■ PROBLEMS TO SOLVE
• A. In the RTOS versus bare-metal discussion below, list the benefit names that come after "Modularity" in the SAFERTOS list.
• B. Resume the RTOS versus bare-metal discussion below from where it stops.

■ DOCUMENT PASSAGE
□ □ □ □ □ □ □
Comparing bare-metal FW vs. RTOS for your project:
https://www.edn.com/electronics-blogs/embedded-basics/4441028/RTOS-or-bare-metal---five-decisive-factors
https://www.beningo.com/how-to-choose-between-bare-metal-rtos-and-gpos/#

An RTOS can give you faster response in exchange for reduced throughput; i.e. bare metal is good for doing a few simple things at a high rate of speed, whereas an RTOS is better for handling many different kinds of things. Response requirements generally drive the choice of architecture.

Here is the Xilinx take:
Bare-metal software system typically does not need many features (such as networking) that are provided by an operating system. An operating system consumes some small amount of processor throughput and tends to be less deterministic than simple software systems. Some system designs might not allow the overhead and lack of determinism of some operating systems. As processing speed has continued to increase for embedded processing, the overhead of an operating system has become mostly negligible in many system designs. Some designers choose not to use an operating system due to system complexity

From the SAFERTOS folks: “Should we Use an RTOS?”
There are well-established techniques for writing good embedded software without the use of an RTOS. In some cases, these techniques may provide the most appropriate solution; however as the solution becomes more complex, the benefits of an RTOS become more apparent.
These include:

Priority Based Scheduling: The ability to separate critical processing from non-critical is a powerful tool.
Abstracting Timing Information: The RTOS is responsible for timing and provides API functions. This allows for cleaner (and smaller) application code.
Maintainability/Extensibility: Abstracting timing dependencies and task based design results in fewer interdependencies between modules. This makes for easier maintenance.
Modularity: The task based API naturally encourages modular development as a task will typically have a clearly defined role.
Promotes Team Development: The task based system allows separate designers/teams to work independently on their parts of the project.
Easier Testing: Modular task based development allows for modular task based testing.
Code Reuse: Another benefit of modularity is that similar applications on similar platforms will inevitably lead to the development of a library of standard tasks.
Improved Efficiency: An RTOS can be entirely event driven; no processing time is wasted polling for events that have not occurred.
Idle Processing: Background or idle processing is performed in the idle task. This ensures that things such as CPU load measurement, background CRC checking etc will not affect the main processing.
□ □ □ □ □ □ □
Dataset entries
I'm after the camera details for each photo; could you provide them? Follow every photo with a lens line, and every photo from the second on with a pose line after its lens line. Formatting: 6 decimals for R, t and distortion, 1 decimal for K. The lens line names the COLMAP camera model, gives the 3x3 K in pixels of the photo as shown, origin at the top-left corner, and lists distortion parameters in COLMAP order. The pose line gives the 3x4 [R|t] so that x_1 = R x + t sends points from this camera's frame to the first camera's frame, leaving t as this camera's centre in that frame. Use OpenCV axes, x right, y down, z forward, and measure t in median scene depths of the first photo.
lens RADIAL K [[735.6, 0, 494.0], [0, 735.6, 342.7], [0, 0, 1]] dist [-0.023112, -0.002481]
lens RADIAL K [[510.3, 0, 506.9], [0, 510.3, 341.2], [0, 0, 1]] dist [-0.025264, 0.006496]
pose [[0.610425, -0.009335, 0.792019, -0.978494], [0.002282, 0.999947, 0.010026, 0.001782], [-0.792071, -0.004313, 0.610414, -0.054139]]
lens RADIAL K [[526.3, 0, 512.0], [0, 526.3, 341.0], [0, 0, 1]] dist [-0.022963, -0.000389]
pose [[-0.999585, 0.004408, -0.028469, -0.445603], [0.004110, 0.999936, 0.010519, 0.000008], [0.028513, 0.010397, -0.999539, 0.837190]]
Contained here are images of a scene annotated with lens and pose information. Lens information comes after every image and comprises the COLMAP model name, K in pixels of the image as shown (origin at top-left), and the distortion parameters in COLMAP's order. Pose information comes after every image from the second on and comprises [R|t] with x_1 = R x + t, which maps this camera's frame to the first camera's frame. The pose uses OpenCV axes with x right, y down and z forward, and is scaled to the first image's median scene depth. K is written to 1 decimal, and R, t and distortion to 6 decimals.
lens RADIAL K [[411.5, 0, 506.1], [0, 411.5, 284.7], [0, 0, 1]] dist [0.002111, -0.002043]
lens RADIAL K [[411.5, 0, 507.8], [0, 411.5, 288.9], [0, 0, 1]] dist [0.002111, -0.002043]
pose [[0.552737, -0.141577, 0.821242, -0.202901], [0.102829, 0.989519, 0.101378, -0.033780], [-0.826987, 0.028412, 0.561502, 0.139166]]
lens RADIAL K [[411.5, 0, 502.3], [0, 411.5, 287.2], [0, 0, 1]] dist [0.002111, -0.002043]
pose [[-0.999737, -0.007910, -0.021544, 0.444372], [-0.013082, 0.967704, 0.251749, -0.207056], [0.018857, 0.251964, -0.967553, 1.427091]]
□ □ □ □ □ □ □
■ EXERCISE RESULTS
• A. Promotes Team Development, Easier Testing, Code Reuse, Improved Efficiency, Idle Processing

• B.
More comparisons:

PXROS vs. SAFERTOS most important points of difference
- PXROS is larger in memory, with more features/utils
- PXROS does not copy for messaging, it transfers memory region ownership between tasks; SAFERTOS uses copy
- PXROS uses Messages/Mailboxes/Events while SAFERTOS uses Queues/Notifications/Semaphores for task sync/comm
- SAFERTOS can implement shared memory between tasks by passing pointers on a Queue
- PXROS claims to take advantage of Aurix HW architecture (vendors have close association)
- PXROS vendor might be able to provide better platform support (preferred design, Aurix expertise)
- SAFERTOS seems more platform generic in construction, and is ported to many more processors
- We have identified an ASIL D TCP/IP stack for SAFERTOS
- PXROS allows task dynamic memory allocation, SAFERTOS does not
- PXROS runs micro-kernels on each core and the OS handles the internals
- SAFERTOS needs an independent instance on each core and extra communication management (does not support AMP or SMP)
- SAFERTOS based on the open source and very popular FreeRTOS kernel
- SAFERTOS delivered as source, PXROS delivered as libraries/headers

You can probably use bare metal if your application is fulfilling one purpose while handling one slow I/O stream. Beyond that, you want to consider an RTOS.

From The Embedded Muse contributor:
It seems to me that the author has not at all done justice to the possibilities of a cooperative scheduler on bare metal. A few years ago I implemented (on a 32 bit PIC) such a system which accepted and responded to serial commands via UART, simultaneously activated and controlled 3 stepper motors (with a constant acceleration profile to get to minimise forces on the load), while also reading a laser sensor, using averaged readings from which to find edges of objects in the path and report them back. All of this was achieved without an RTOS and has been extremely stable over several years of daily use. (In fact so solid that I would have to get the source code out to remember how I did a lot of it.)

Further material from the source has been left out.